The following tutorials assume that you are familiar with both infectious disease dynamics and Python programming.

  • You must have a Python3 installation (use tools like pyenv or compile and install from the release page).
  • You should be able to install packages, load modules in python, and manage virtual environments (we recommend uv).
  • You should understand the concept of a class and metaclass in python.
  • You should be familiar with Bayesian inference and have a working understanding of MCMC methods used to fit Bayesian models to data (some resources are available here, and here).

Installing pyrenew

You can install pyrenew using either uv or pip. To install pyrenew using uv, run the following command from within the directory containing the pyrenew project:

uv sync

To install pyrenew using pip, run the following command:

pip install git+https://github.com/CDCgov/PyRenew@main

The fundamentals

The pyrenew package leverages numpyro’s flexibility to build models via composition. It’s core components are the metaclasses RandomVariable and Model (in Python, a metaclass is a class whose instances are also classes, where a class is a template for making objects). Within the pyrenew package, a RandomVariable is a quantity that models can estimate and sample from, including deterministic quantities. The benefit of this design is that the definition of the sample() function can be arbitrary, allowing the user to either sample from a distribution using numpyro.sample(), compute fixed quantities (like a mechanistic equation), or return a fixed value (like a pre-computed PMF.) For instance, when estimating a PMF, the RandomVariable sampling function may roughly be defined as:

# define a new class called MyRandVar that inherits from the RandomVariable class
class MyRandVar(RandomVariable):
    #define a method called sample that returns an object of type ArrayLike
    def sample(...) -> ArrayLike:
        # calls sample function from NumPyro package
        return numpyro.sample(...)

We can instead use a fixed quantity for that variable (like a pre-computed PMF), where the RandomVariable’s sample function could be defined as:

# instead define MyRandVar to still inherit from the RandVariable class
class MyRandVar(RandomVariable):
    #define sample method that still returns an ArrayLike object
    def sample(...) -> ArrayLike:
        #sampling method is a pre-computed PMF, a JAX NumPy array with explicit elements
        return jax.numpy.array([0.2, 0.7, 0.1])

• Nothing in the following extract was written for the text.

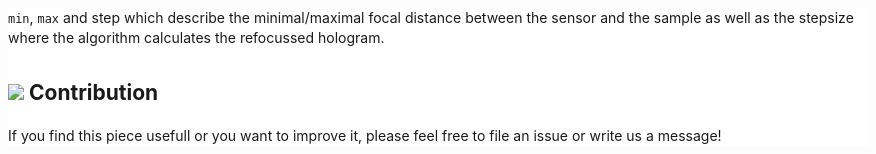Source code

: 
```min```, ```max``` and step which describe the minimal/maximal focal distance between the sensor and the sample as well as the stepsize where the algorithm calculates the refocussed hologram.


## <img src="./IMAGES/S.PNG" width="40"> Contribution
If you find this piece usefull or you want to improve it, please feel free to file an issue or write us a message!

Thus, when a Model samples from MyRandVar, it could be either adding random variables to be estimated (first example) or just retrieving some quantity needed for other calculations (second example).

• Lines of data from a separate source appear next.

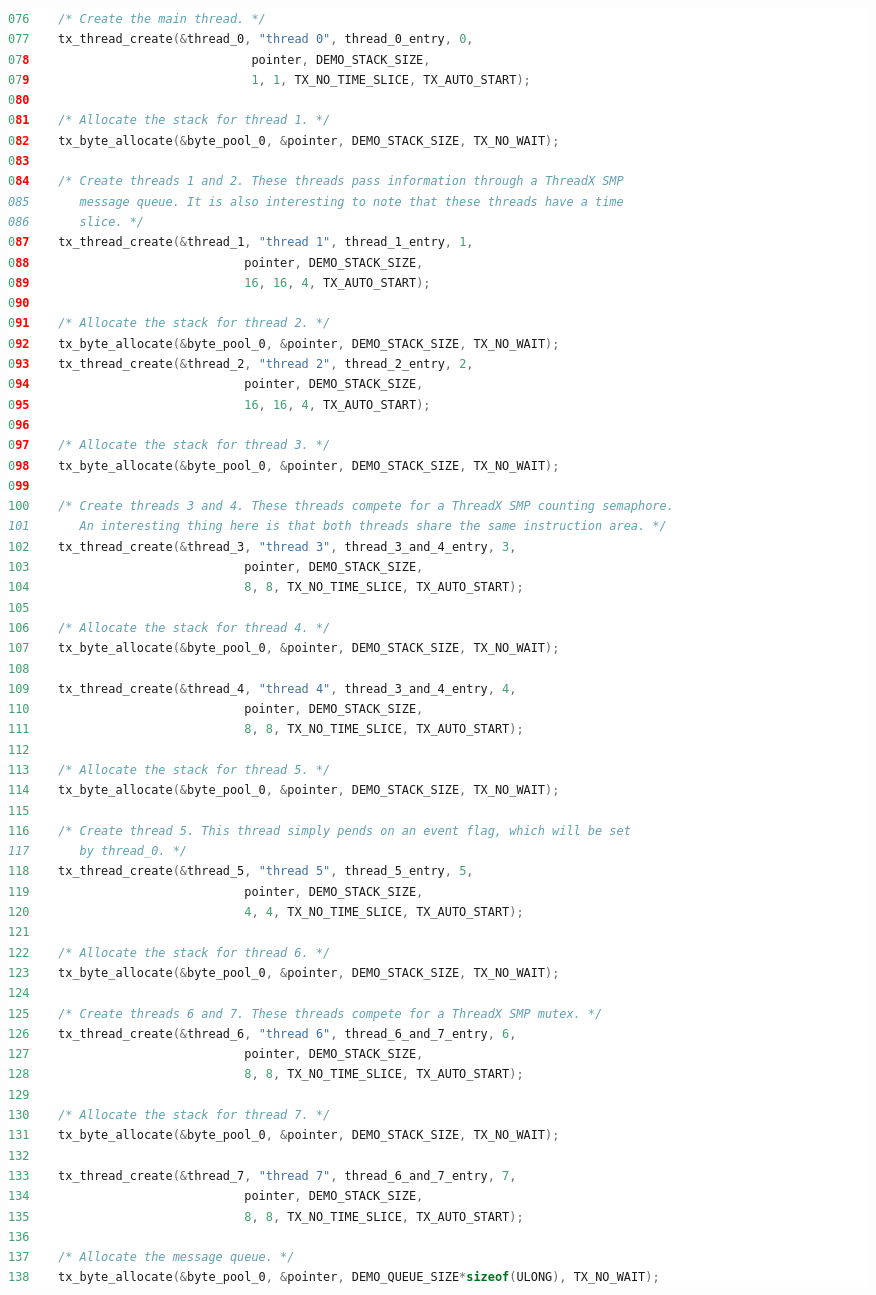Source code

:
 ```C
076    /* Create the main thread. */
077    tx_thread_create(&thread_0, "thread 0", thread_0_entry, 0,
078                               pointer, DEMO_STACK_SIZE,
079                               1, 1, TX_NO_TIME_SLICE, TX_AUTO_START);
080
081    /* Allocate the stack for thread 1. */
082    tx_byte_allocate(&byte_pool_0, &pointer, DEMO_STACK_SIZE, TX_NO_WAIT);
083
084    /* Create threads 1 and 2. These threads pass information through a ThreadX SMP
085       message queue. It is also interesting to note that these threads have a time
086       slice. */
087    tx_thread_create(&thread_1, "thread 1", thread_1_entry, 1,
088                              pointer, DEMO_STACK_SIZE,
089                              16, 16, 4, TX_AUTO_START);
090
091    /* Allocate the stack for thread 2. */
092    tx_byte_allocate(&byte_pool_0, &pointer, DEMO_STACK_SIZE, TX_NO_WAIT);
093    tx_thread_create(&thread_2, "thread 2", thread_2_entry, 2,
094                              pointer, DEMO_STACK_SIZE,
095                              16, 16, 4, TX_AUTO_START);
096
097    /* Allocate the stack for thread 3. */
098    tx_byte_allocate(&byte_pool_0, &pointer, DEMO_STACK_SIZE, TX_NO_WAIT);
099
100    /* Create threads 3 and 4. These threads compete for a ThreadX SMP counting semaphore.
101       An interesting thing here is that both threads share the same instruction area. */
102    tx_thread_create(&thread_3, "thread 3", thread_3_and_4_entry, 3,
103                              pointer, DEMO_STACK_SIZE,
104                              8, 8, TX_NO_TIME_SLICE, TX_AUTO_START);
105
106    /* Allocate the stack for thread 4. */
107    tx_byte_allocate(&byte_pool_0, &pointer, DEMO_STACK_SIZE, TX_NO_WAIT);
108
109    tx_thread_create(&thread_4, "thread 4", thread_3_and_4_entry, 4,
110                              pointer, DEMO_STACK_SIZE,
111                              8, 8, TX_NO_TIME_SLICE, TX_AUTO_START);
112
113    /* Allocate the stack for thread 5. */
114    tx_byte_allocate(&byte_pool_0, &pointer, DEMO_STACK_SIZE, TX_NO_WAIT);
115
116    /* Create thread 5. This thread simply pends on an event flag, which will be set
117       by thread_0. */
118    tx_thread_create(&thread_5, "thread 5", thread_5_entry, 5,
119                              pointer, DEMO_STACK_SIZE,
120                              4, 4, TX_NO_TIME_SLICE, TX_AUTO_START);
121
122    /* Allocate the stack for thread 6. */
123    tx_byte_allocate(&byte_pool_0, &pointer, DEMO_STACK_SIZE, TX_NO_WAIT);
124
125    /* Create threads 6 and 7. These threads compete for a ThreadX SMP mutex. */
126    tx_thread_create(&thread_6, "thread 6", thread_6_and_7_entry, 6,
127                              pointer, DEMO_STACK_SIZE,
128                              8, 8, TX_NO_TIME_SLICE, TX_AUTO_START);
129
130    /* Allocate the stack for thread 7. */
131    tx_byte_allocate(&byte_pool_0, &pointer, DEMO_STACK_SIZE, TX_NO_WAIT);
132
133    tx_thread_create(&thread_7, "thread 7", thread_6_and_7_entry, 7,
134                              pointer, DEMO_STACK_SIZE,
135                              8, 8, TX_NO_TIME_SLICE, TX_AUTO_START);
136
137    /* Allocate the message queue. */
138    tx_byte_allocate(&byte_pool_0, &pointer, DEMO_QUEUE_SIZE*sizeof(ULONG), TX_NO_WAIT);
```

The Model metaclass provides basic functionality for estimating and simulation. Like RandomVariable, the Model metaclass has a sample() method that defines the model structure. Ultimately, models can be nested (or inherited), providing a straightforward way to add layers of complexity. Currently the Model metaclass contains of two model classes

  • RtInfectionsRenewalModel - a basic renewal model consisting of infections and reproduction numbers.
  • HospitalAdmissionsModel- a model which extends a basic renewal model to account for latent and observed hospital admissions.